*** Block opens ***
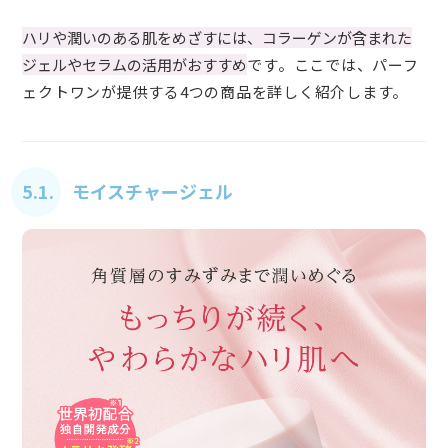
ハリや潤いのある肌をめざすには、コラーゲンが含まれた
ジェルやセラムの活用がおすすめ
です。ここでは、パーフ
ェクトワンが提供する4つの商品を詳しく紹介します。
5.1. モイスチャージェル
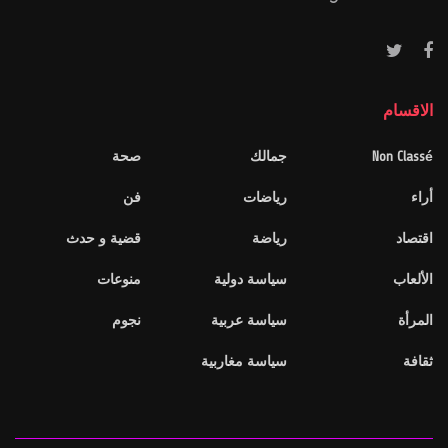
الاقسام
Non Classé
جمالك
صحة
أراء
رياضات
فن
اقتصاد
رياضة
قضية و حدث
الألعاب
سياسة دولية
منوعات
المرأة
سياسة عربية
نجوم
ثقافة
سياسة مغاربية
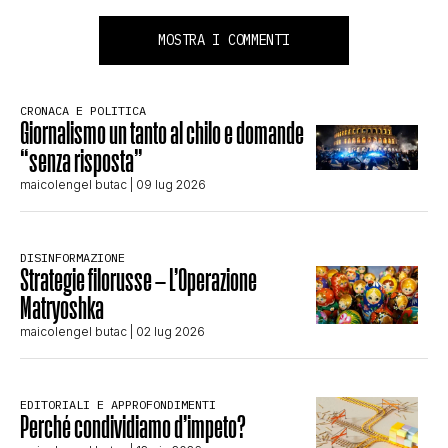
MOSTRA I COMMENTI
CRONACA E POLITICA
Giornalismo un tanto al chilo e domande
“senza risposta”
maicolengel butac
| 09 lug 2026
DISINFORMAZIONE
Strategie filorusse – L’Operazione
Matryoshka
maicolengel butac
| 02 lug 2026
EDITORIALI E APPROFONDIMENTI
Perché condividiamo d’impeto?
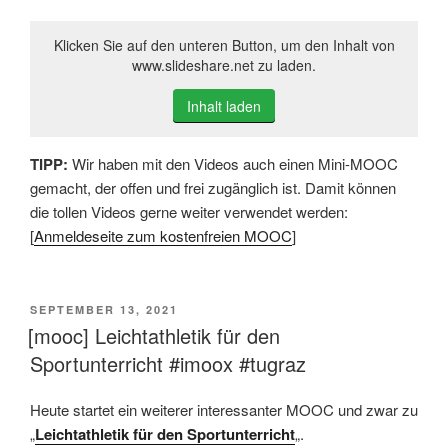
Klicken Sie auf den unteren Button, um den Inhalt von
www.slideshare.net zu laden.
Inhalt laden
TIPP:
Wir haben mit den Videos auch einen Mini-MOOC
gemacht, der offen und frei zugänglich ist. Damit können
die tollen Videos gerne weiter verwendet werden:
[
Anmeldeseite zum kostenfreien MOOC
]
VERÖFFENTLICHT
SEPTEMBER 13, 2021
AM
[mooc] Leichtathletik für den
Sportunterricht #imoox #tugraz
Heute startet ein weiterer interessanter MOOC und zwar zu
„
Leichtathletik für den Sportunterricht
„.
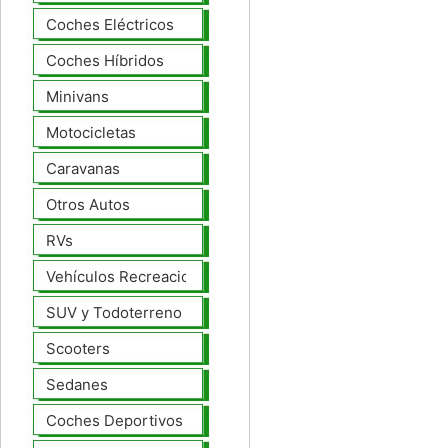
Coches Eléctricos
Coches Híbridos
Minivans
Motocicletas
Caravanas
Otros Autos
RVs
Vehículos Recreacionales
SUV y Todoterreno
Scooters
Sedanes
Coches Deportivos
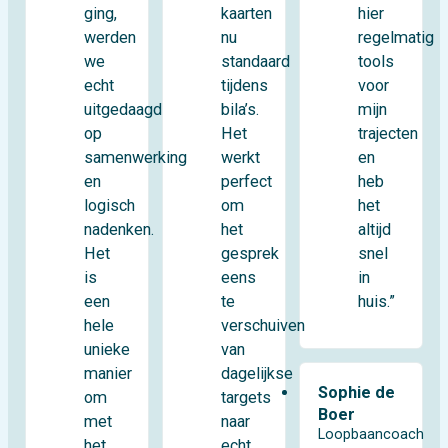
ging,
hier
kaarten
werden
regelmatig
nu
we
tools
standaard
echt
voor
tijdens
uitgedaagd
mijn
bila’s.
op
trajecten
Het
samenwerking
en
werkt
en
heb
perfect
logisch
het
om
nadenken.
altijd
het
Het
snel
gesprek
is
in
eens
een
huis.”
te
hele
verschuiven
unieke
van
manier
dagelijkse
Sophie de
om
targets
Boer
met
naar
Loopbaancoach
het
echt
*** Block closes ***
• [TASK]:
Scan the records above and report every line with the string "werden".

• [RESPONSE]:
die tollen Videos gerne weiter verwendet werden:
werden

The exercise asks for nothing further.